1. Learn about the currency
First of all, it is important to learn about the cryptocurrency that one is considering investing in.
It may sound obvious, but virtual currencies are not required to disclose information to investors unlike listed companies. This means investors must actively do their own research.
Even for those without a technical background, it is important to know what the crypto is, and how it is used.
2. Learn the basics of the crypto
It is also important to learn the basics of virtual currency.
Before investing money in any cryptocurrency, make sure you know the basics of the structure of Bitcoin, block generation, proof of work (PoW), and why blockchain is tamper resistant.
There are many types of virtual currencies that can be invested in, but not knowing the basics can lead to confusion when choosing what to invest in.
For example, even if there is something claiming to be "a new coin that has the same features as Bitcoin, but features higher remittance power", it may come at the cost of security being sacrificed.
Once you have a grasp on the basics, it increases your possibility of catching these issues.
3. Start with small amounts
Virtual currency can be divided into very small amounts.

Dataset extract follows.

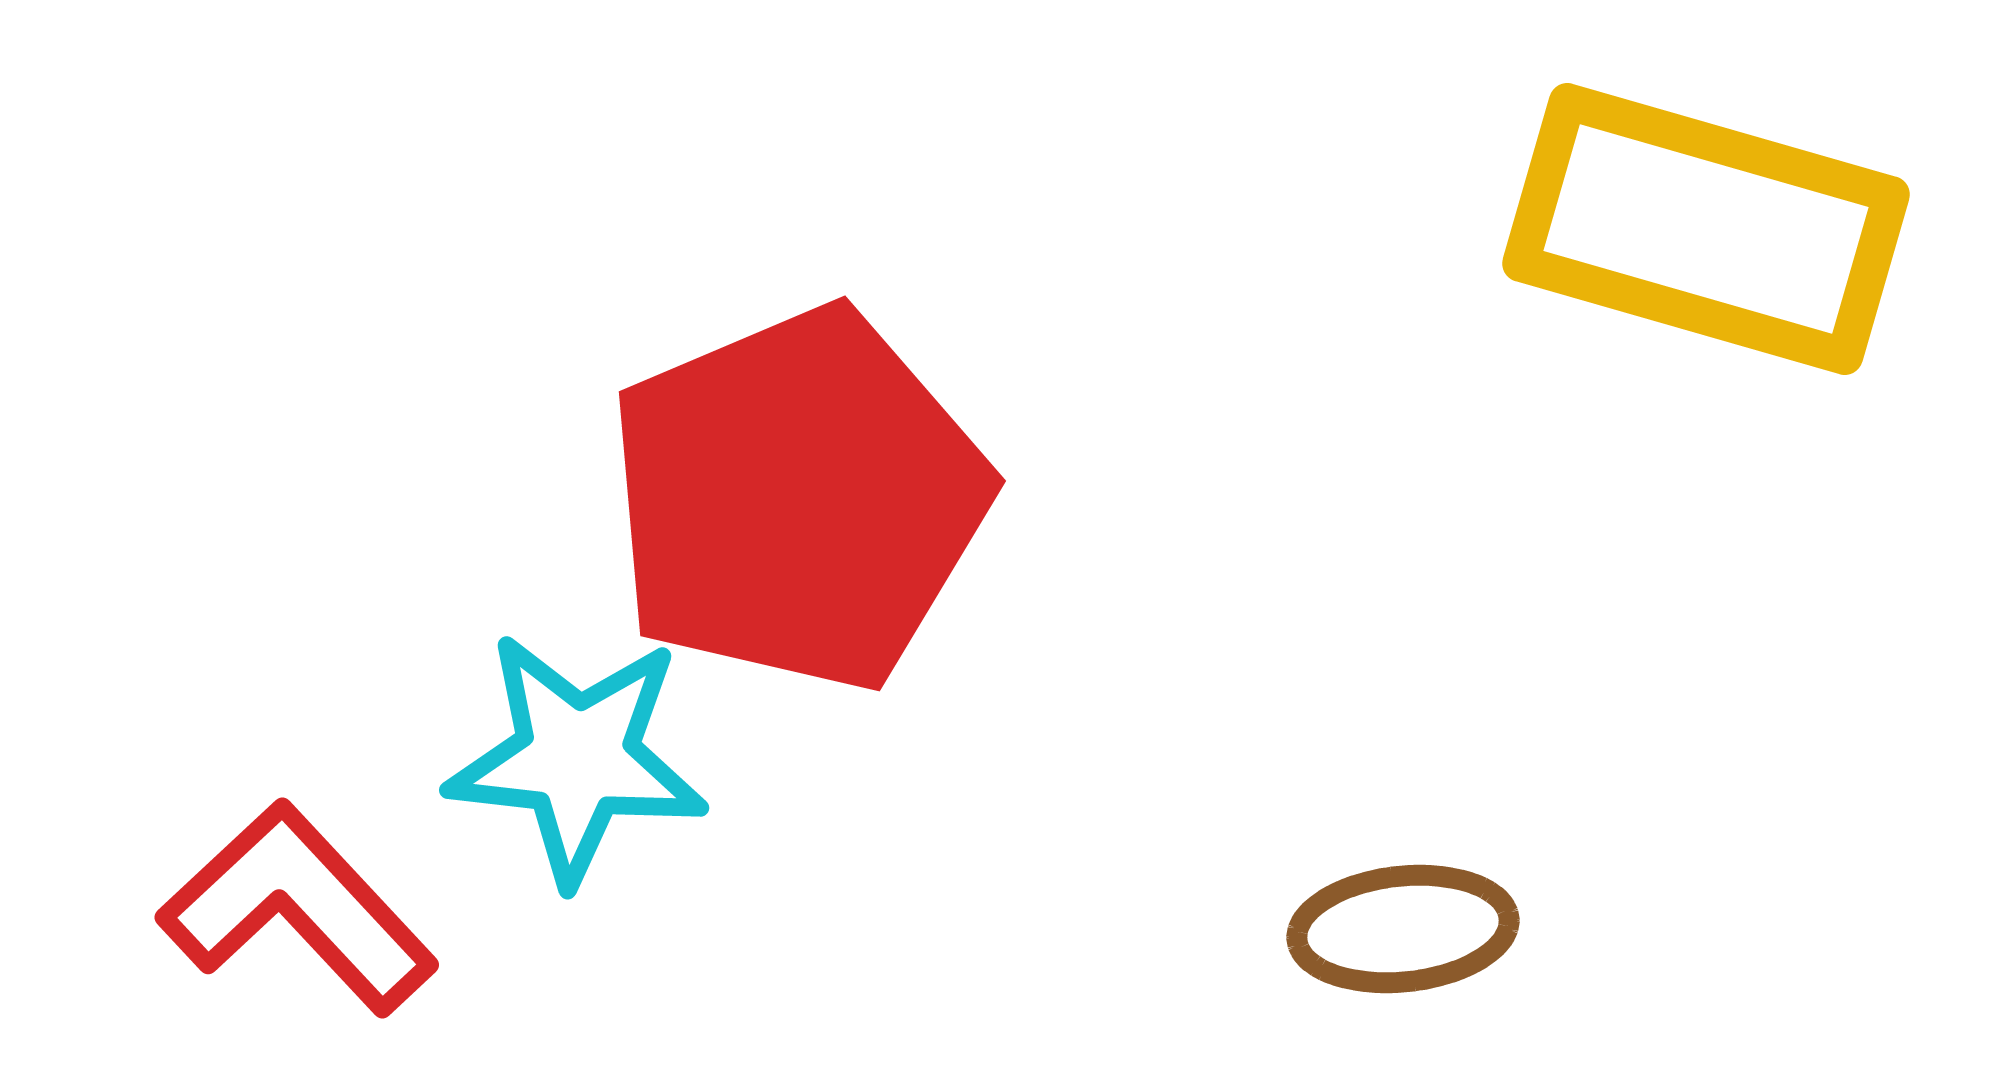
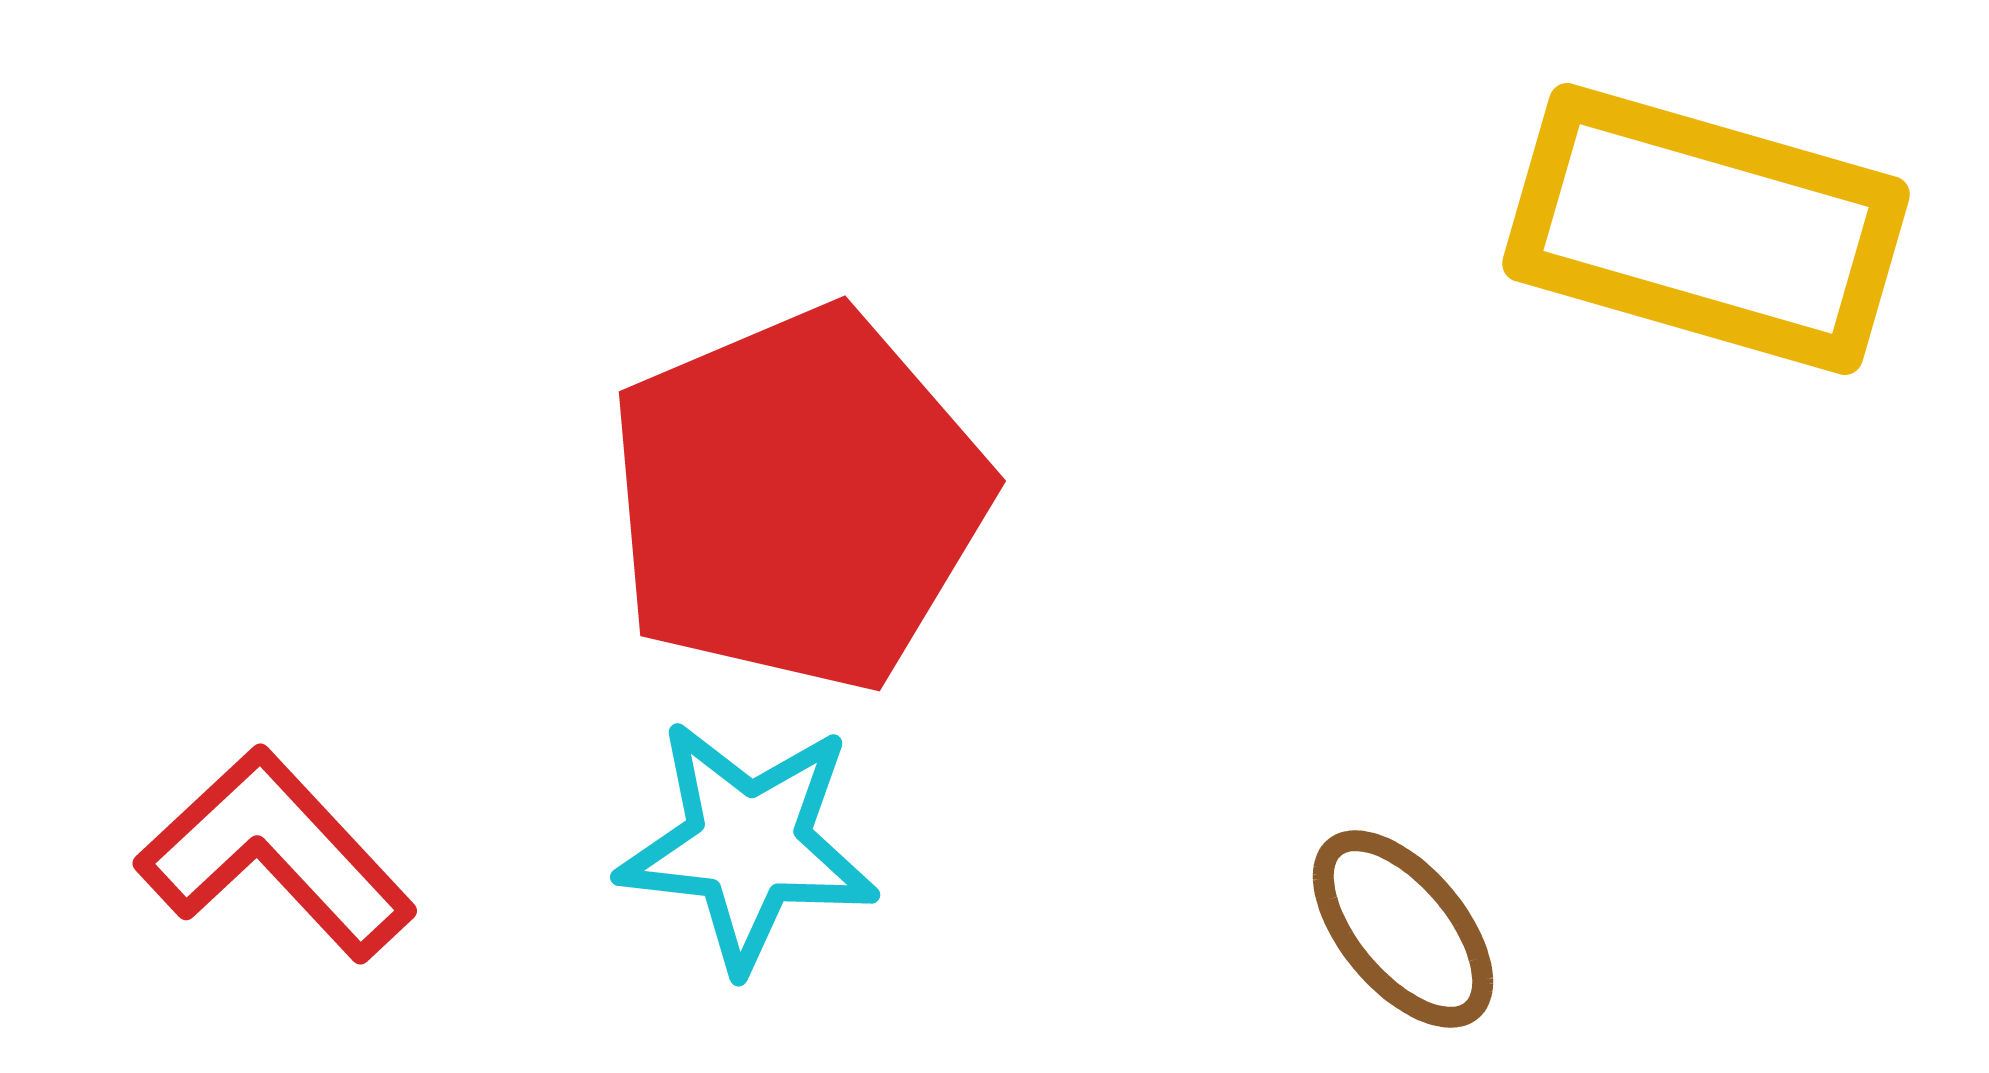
cyan star: moved 171 px right, 87 px down
red L-shape: moved 22 px left, 54 px up
brown ellipse: rotated 56 degrees clockwise
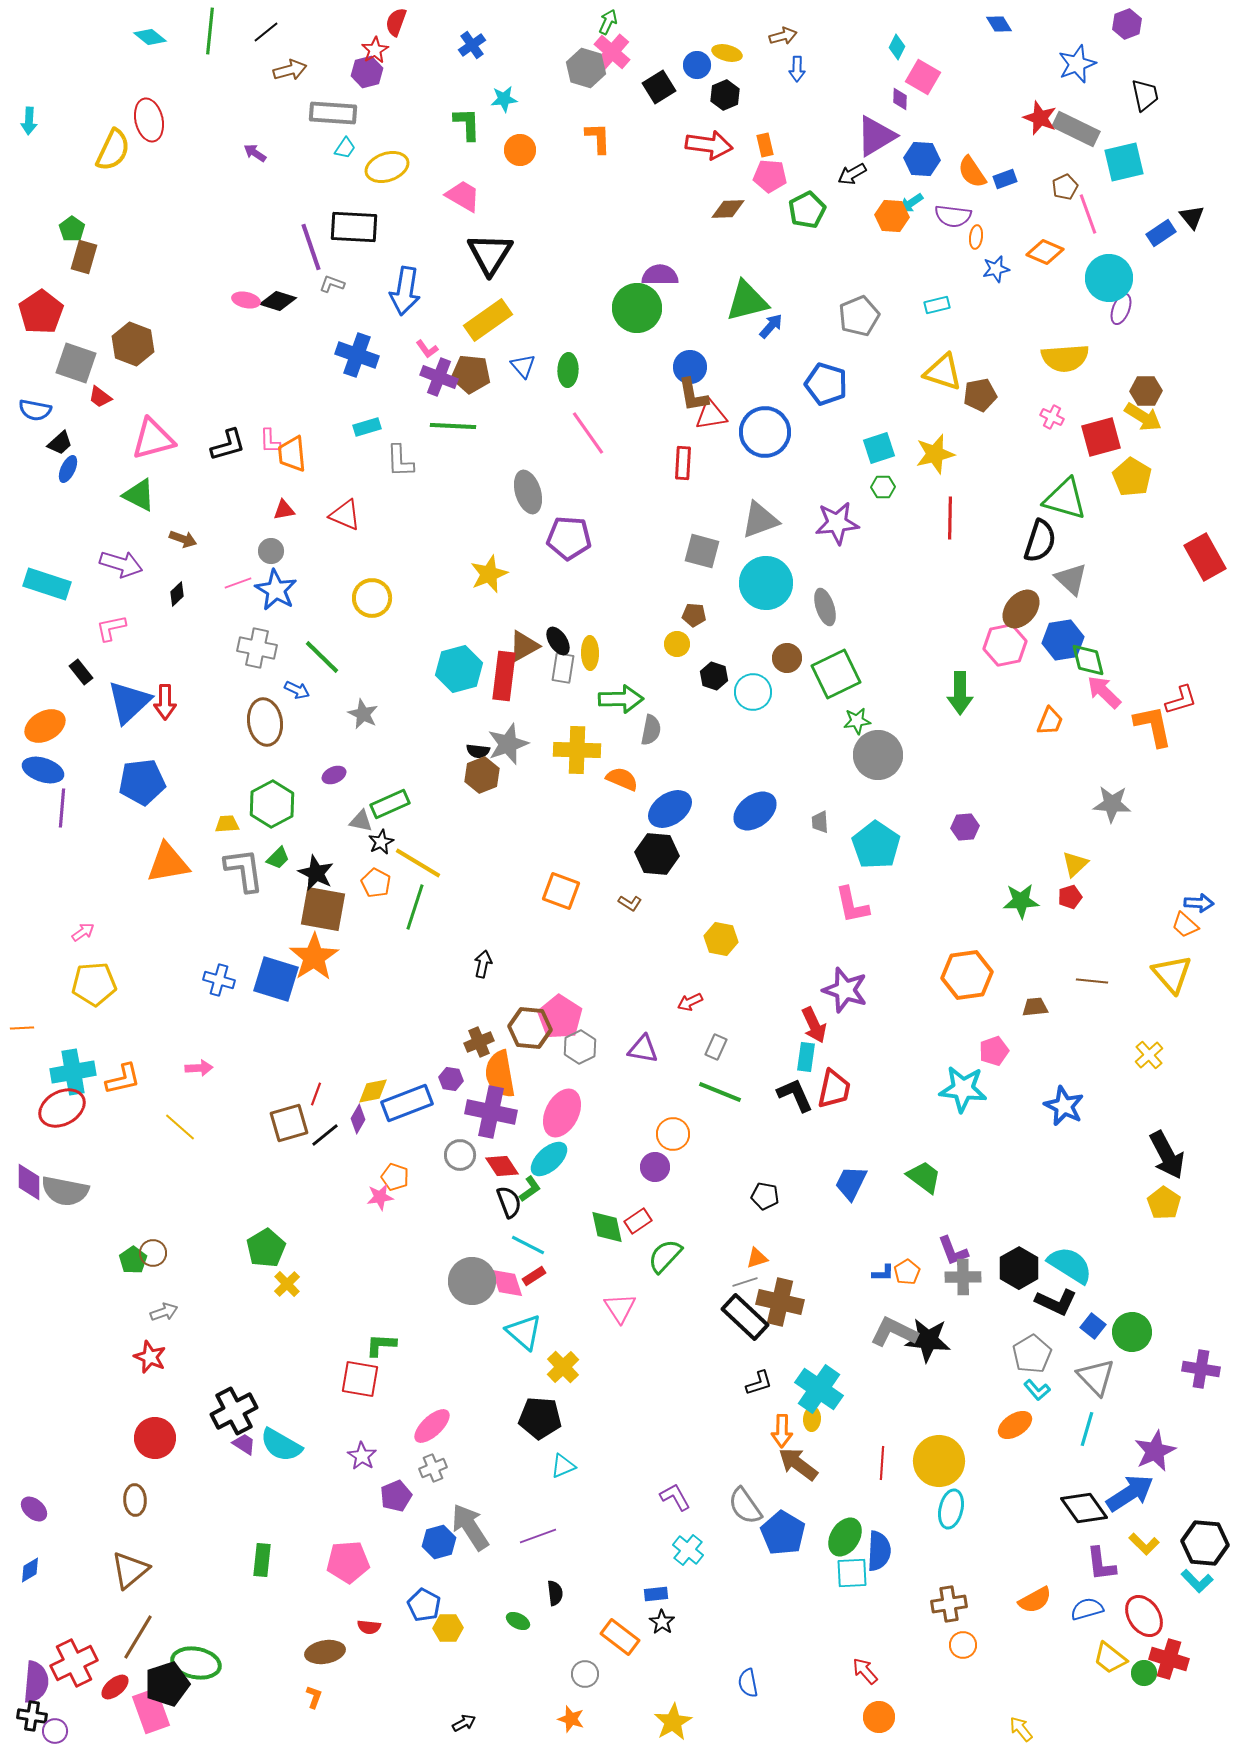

Even if 1 BTC is at around 8 000 EUR, bitFlyer lets you buy in decimal units. You can hold Bitcoin even in units as small as 1 EUR. This means that you can gradually learn to become familiar with cryptocurrencies with small amounts if you are a new investor.
4. Don't be misled by suspicious influencers
There are a lot of investors that use social media like Twitter to spread information on virtual currency. There can be useful information, but you must be careful.
This is because there are a lot of suspicious accounts saying “this coin is going up”, “join this chat room for investment information”, “guaranteed profit”, and other suspicious claims. These often tend to be sellers trying to force a market price and sell out.
If it sounds too good to be true, it probably is.
5. Create a portfolio
Our fifth point is to create a portfolio.
Bitcoin has the largest market capitalization among cryptocurrencies, but has high volatility. Other smaller-scale virtual currencies have an even higher volatility than that. Some have a 90% loss in six months. If you had invested 10 000 EUR in only that one, you would lose 9 000 EUR in just six months.
This can be mitigated by having a portfolio and having an investment strategy.
Also, one thing that can be helpful in terms of building a portfolio is the dominance of major players in the overall cryptocurrency market. As of May 2020, Bitcoin and Ethereum combined hold over 70% of the market capitalization of the entire virtual currency market.
In other words, a flat investment in the cryptocurrency market would be a portfolio that allocates about 70% to Bitcoin and Ethereum. On top of that, if you feel that there is a particular potential for a specific virtual currency, you may consider cutting into that Bitcoin and Ethereum investment a little and increasing the ratio of the other one.
There are many ways to build a portfolio, but it is very important to build a portfolio.
What do you think?
There are many things to be aware of when investing in cryptocurrencies, but there is still a lot of potential. If you have not invested in crypto yet and are interested in getting into it, please ensure that you have a sufficient amount of risk management.